Dallas, Denton, Parker and Tarrant counties – all areas where the bug has also been confirmed – are under the same quarantine.

The Texas A&M Forest Service says both healthy and weakened trees of all ash species are susceptible to EAB infestation and have no natural resistance to the pest. Most trees die within two to five years of infestation and without proper preventive measures, mortality can be 100% in some areas, so early detection is critical.

“There is no known way to stop the spread of EAB,” Gomez said. “But communities can minimize loss, diversify their tree species, and improve the health and resilience of urban forests.”

The beetle may have first been discovered in North Texas in 2018 by a 10-year-old boy from Tarrant County who took a photo of the insect because he thought it looked “really weird.” The boy uploaded the photo to an online database for naturalists, where scientists from other states and countries eventually discovered it and identified it as a possible Asian ash beetle. Experts from the Texas A&M Forest Service were notified and investigated the boy's findings. The EAB was first discovered in Texas in 2016 in Harrison County (between Longview, TX and Shreveport, LA).

WHAT IS AN EMERALD ASH BORER?

The Asian ash beetle is a small beetle, green in color and smaller than a penny.

The beetle bores into the bark of the tree and lays eggs. The larvae feed on water-conducting tissue and eventually kill the tree.

According to officials, the insect has been detected in more than half of the United States and has killed millions of ash trees.

“Both healthy and diseased ash trees are susceptible to EAB infestation and can die within two or three years of infestation,” said Allen Smith, regional forest health coordinator for the Texas A&M Forest Service, in an interview with NBC 5 in May 2022. “Ash trees have no natural resistance to the exotic insect. Without proper preventive measures, mortality can be 100% in heavily infested areas, so early detection could improve our chances of controlling the pest.”

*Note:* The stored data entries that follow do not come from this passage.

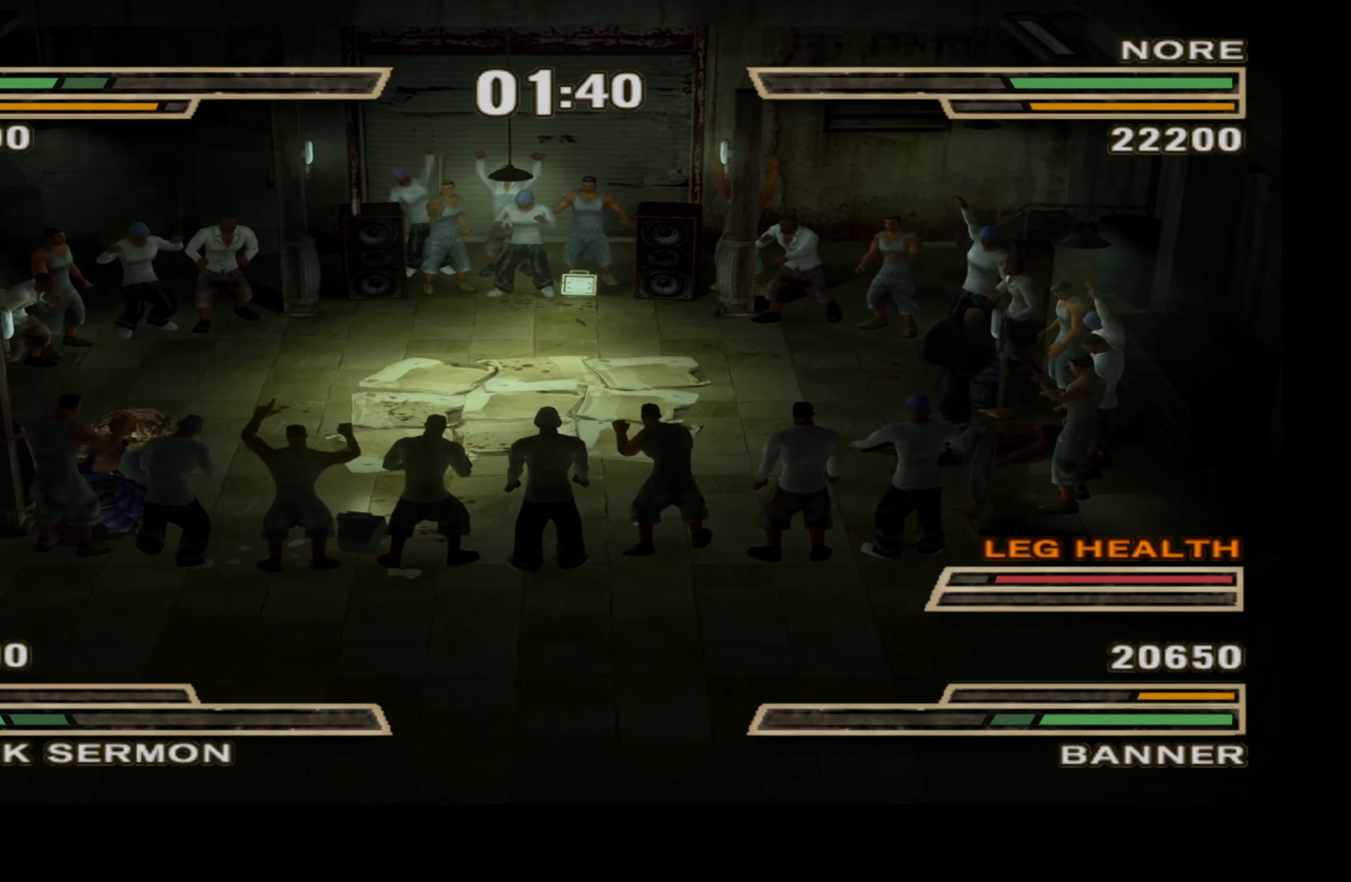
{"buttons": ["DPAD_LEFT"], "right_stick": "center", "events": [[67, "DPAD_LEFT", "down"]]}
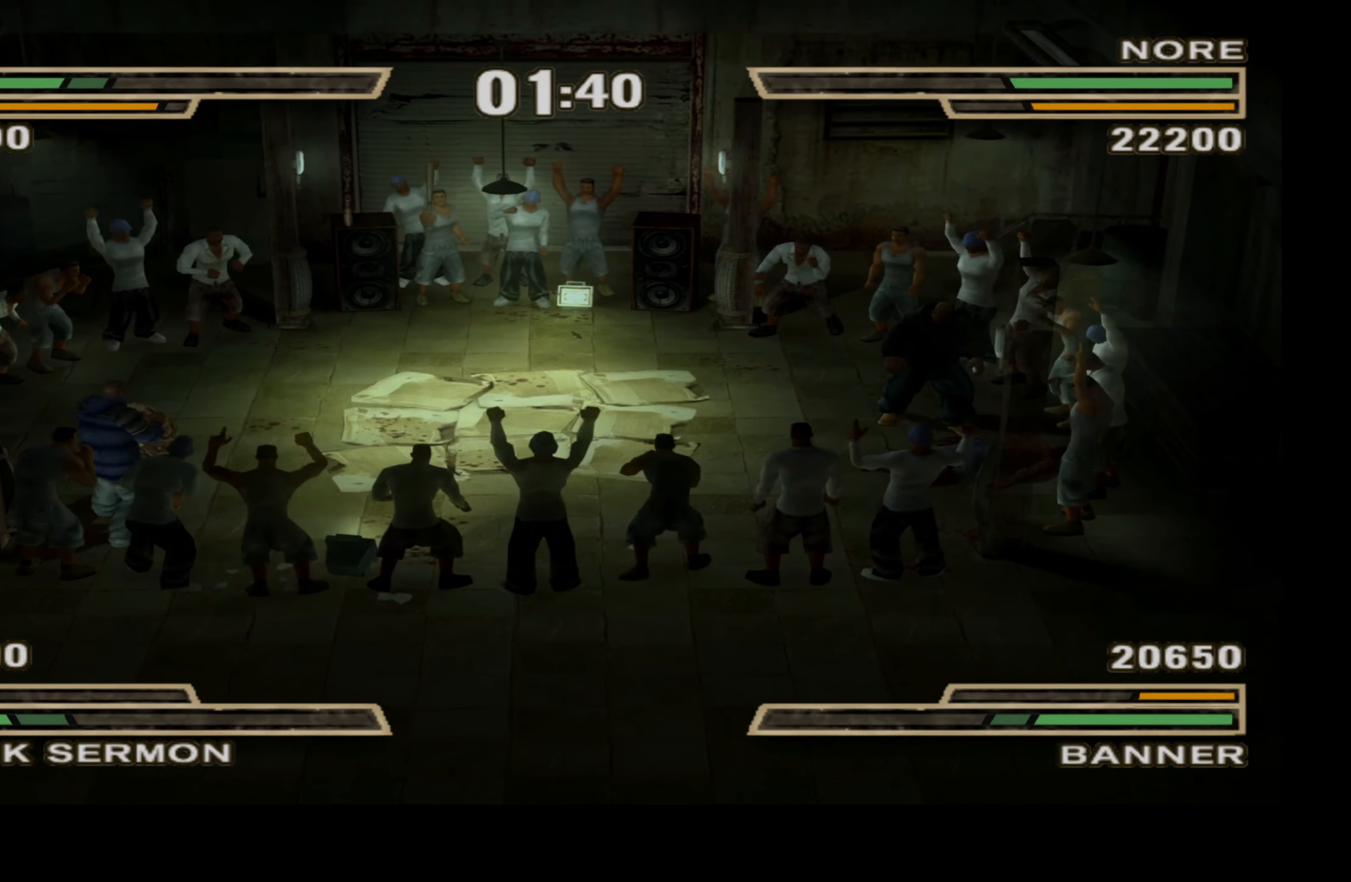
{"buttons": ["DPAD_LEFT"], "right_stick": "center", "events": []}
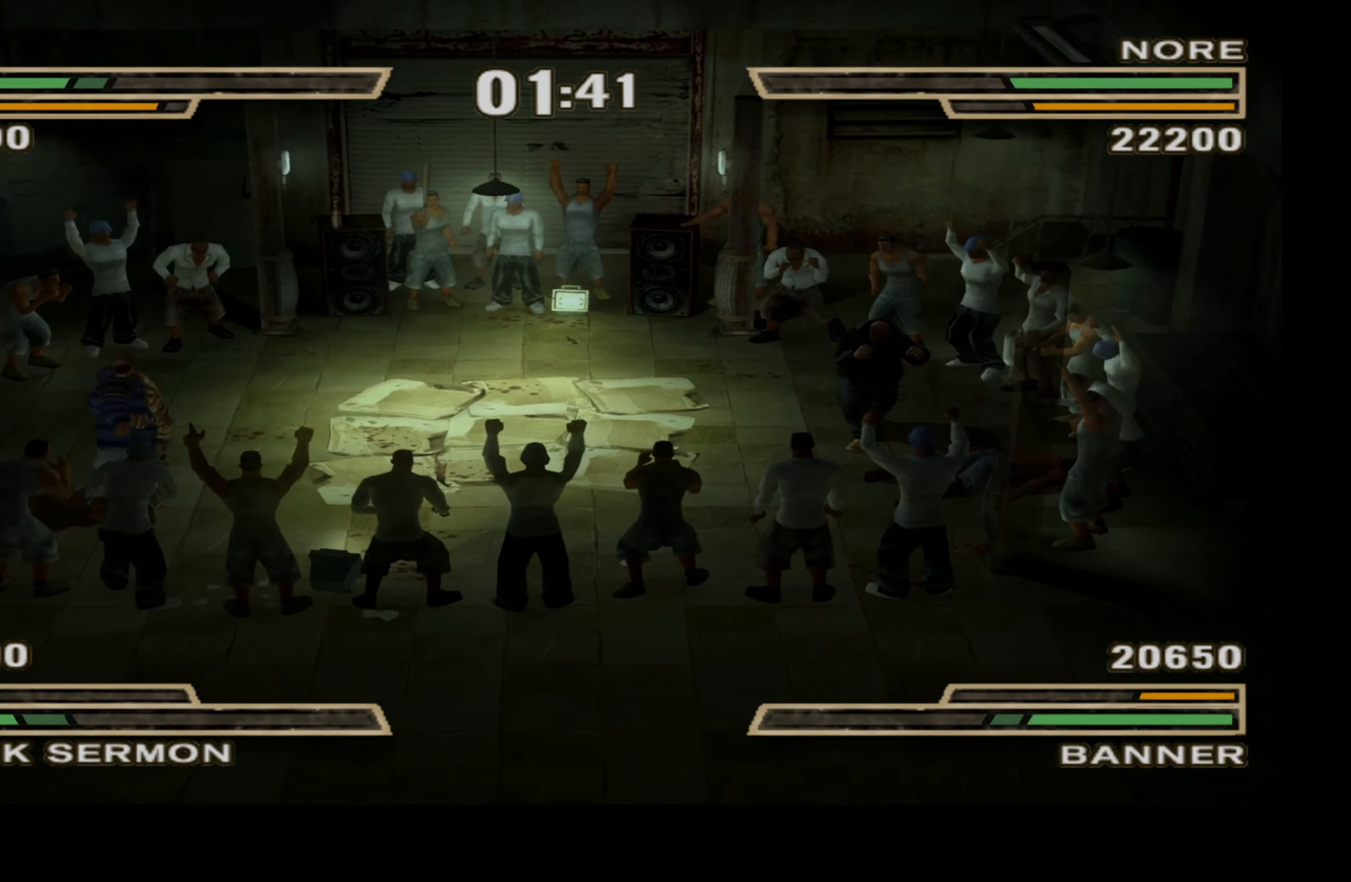
{"buttons": ["DPAD_LEFT"], "right_stick": "center", "events": []}
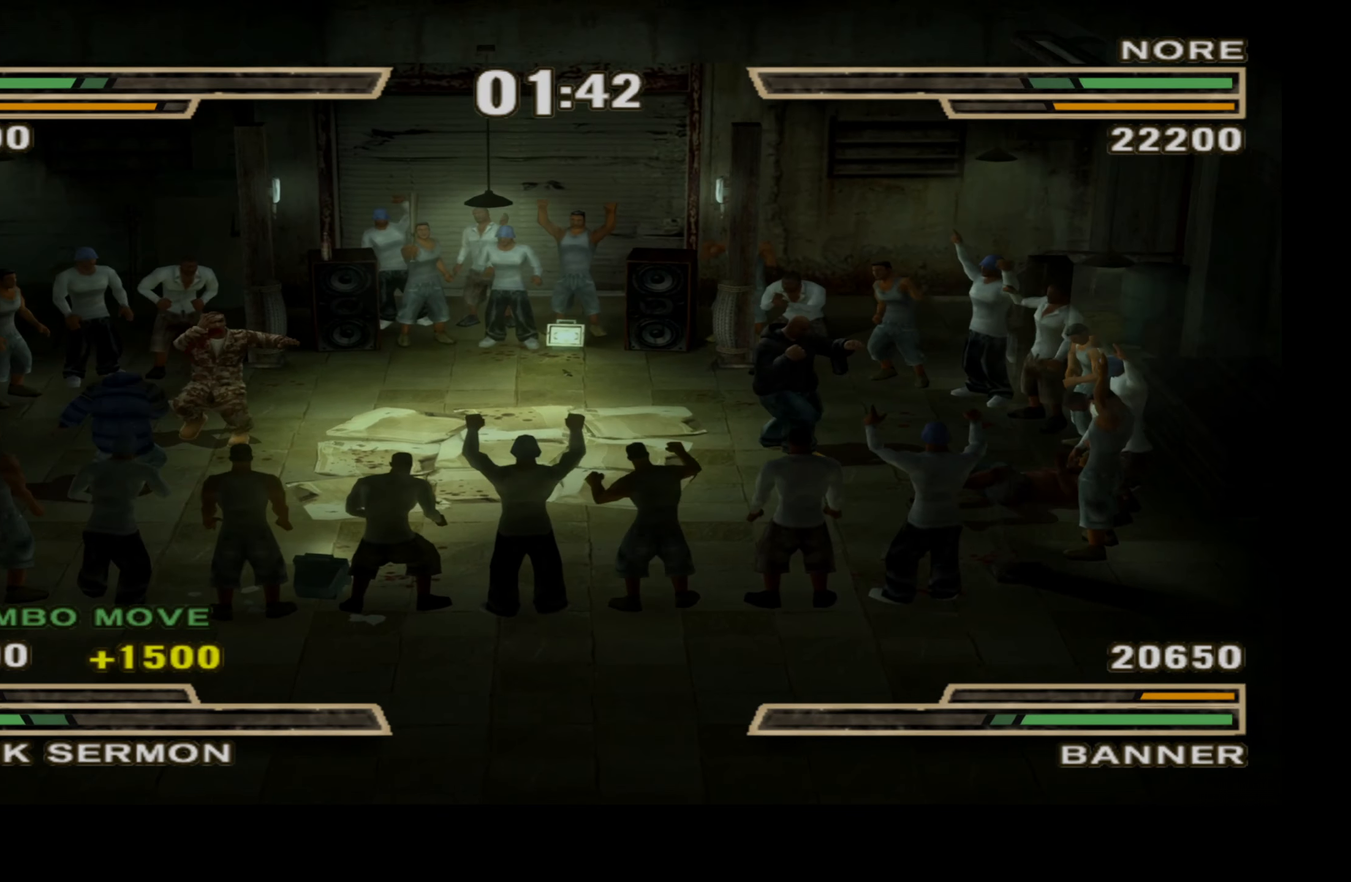
{"buttons": ["DPAD_LEFT"], "right_stick": "center", "events": []}
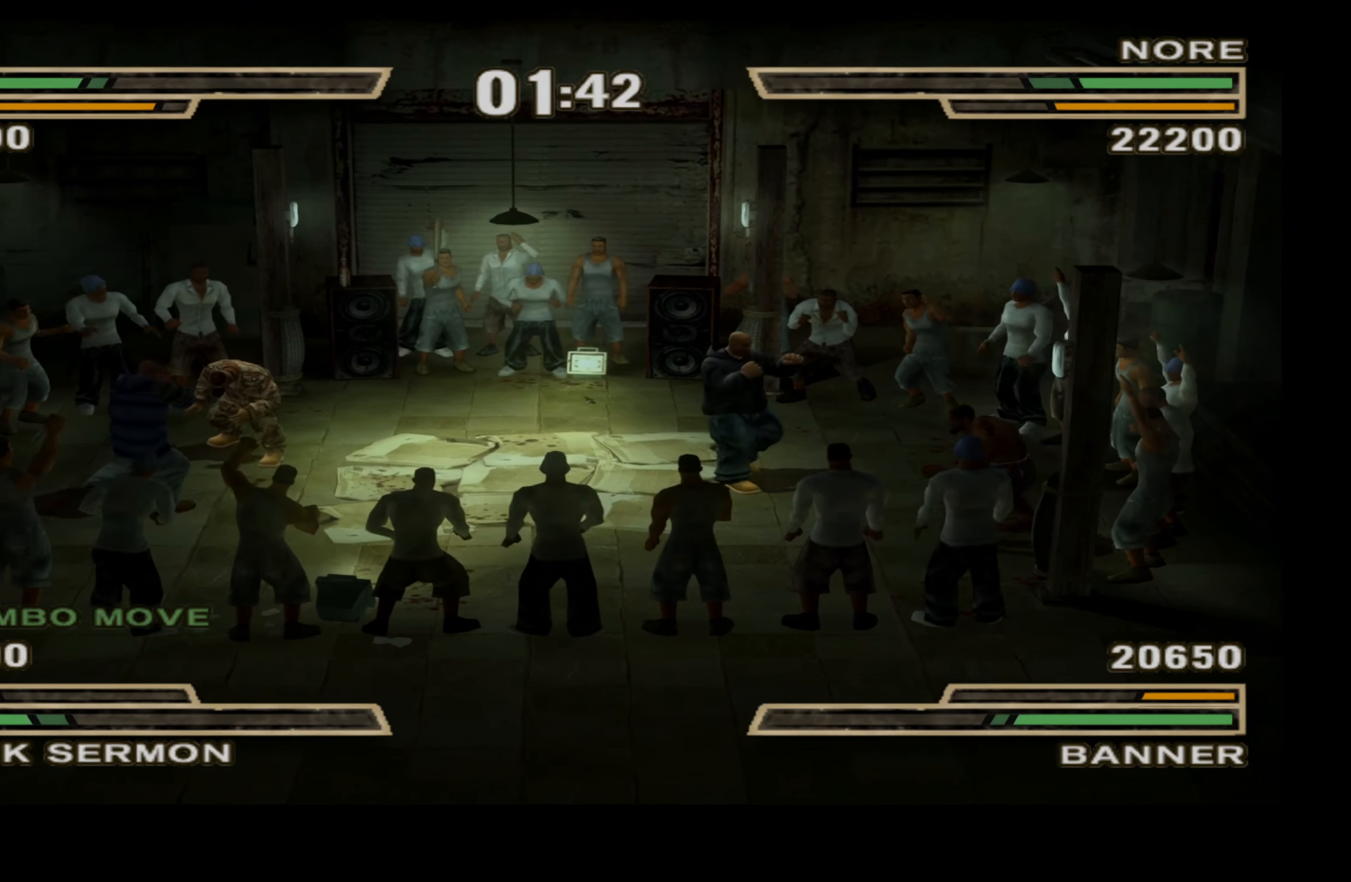
{"buttons": ["DPAD_LEFT"], "right_stick": "center", "events": []}
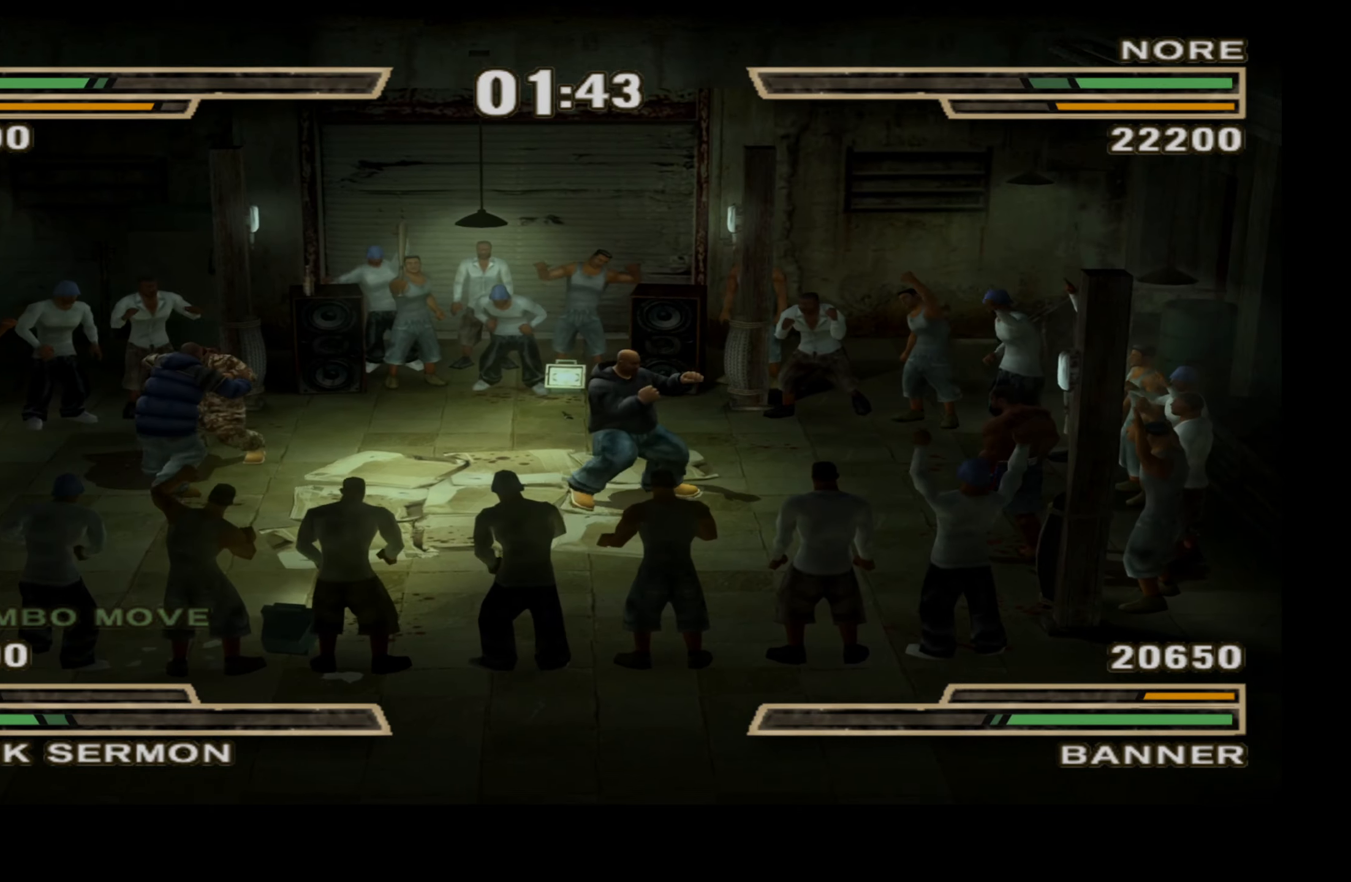
{"buttons": ["DPAD_LEFT"], "right_stick": "center", "events": []}
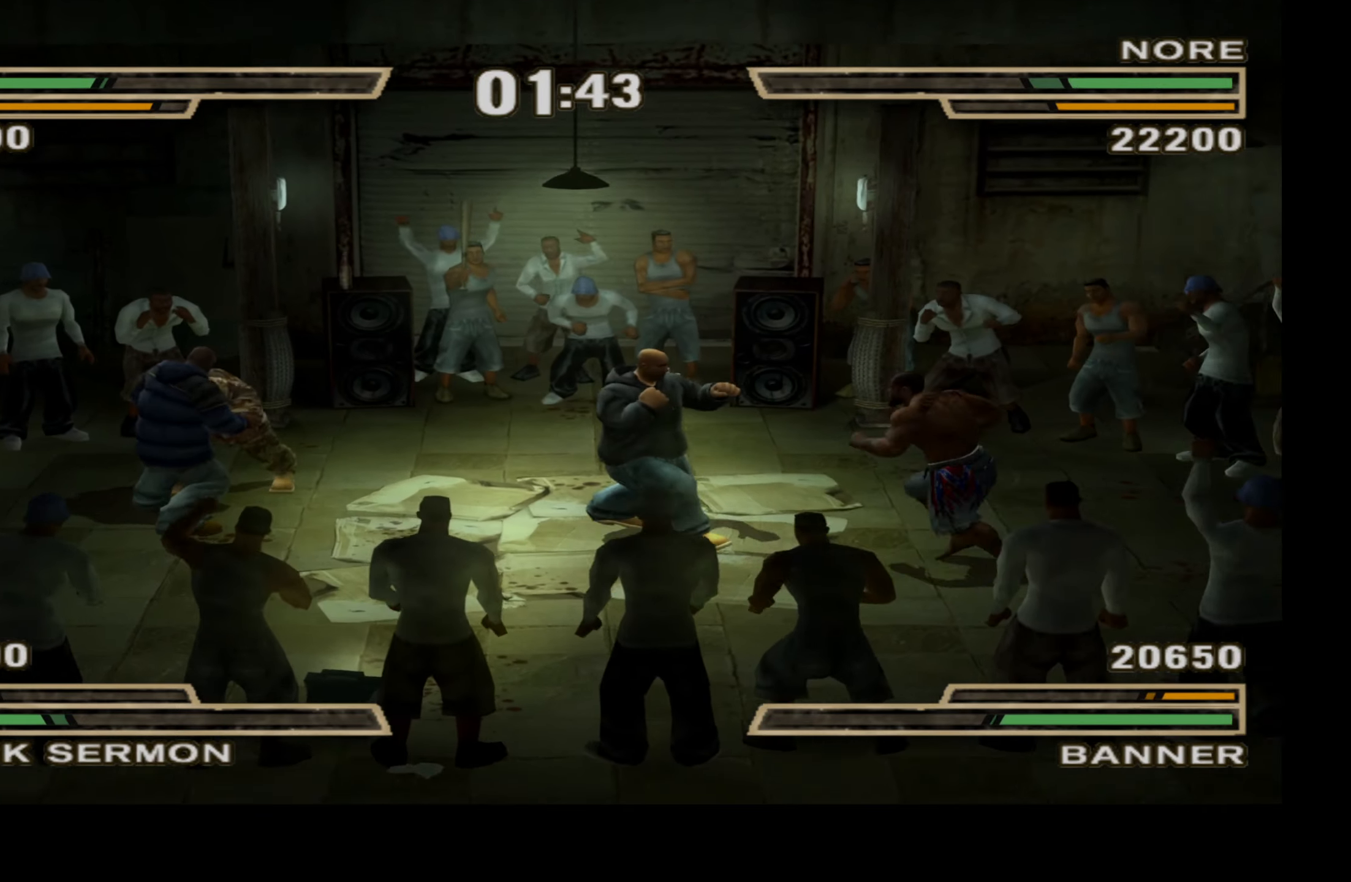
{"buttons": ["DPAD_LEFT"], "right_stick": "center", "events": []}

Ash trees with low numbers of EAB often show few or no outward symptoms of infestation. However, residents can look for signs of EAB on their ash trees, including dead branches near the tree crown, leaf shoots sprouting from the trunk, bark cracks exposing S-shaped larval tunnels, extensive woodpecker activity, and D-shaped exit holes.

The beetle was first discovered in Michigan, North America, in 2002 and has since spread to over 25 states, destroying millions of ash trees.

To report the Asian ash beetle, please call the EAB hotline at 1-866-322-4512.

Tree-killing Asian ash beetle confirmed in Cooke County.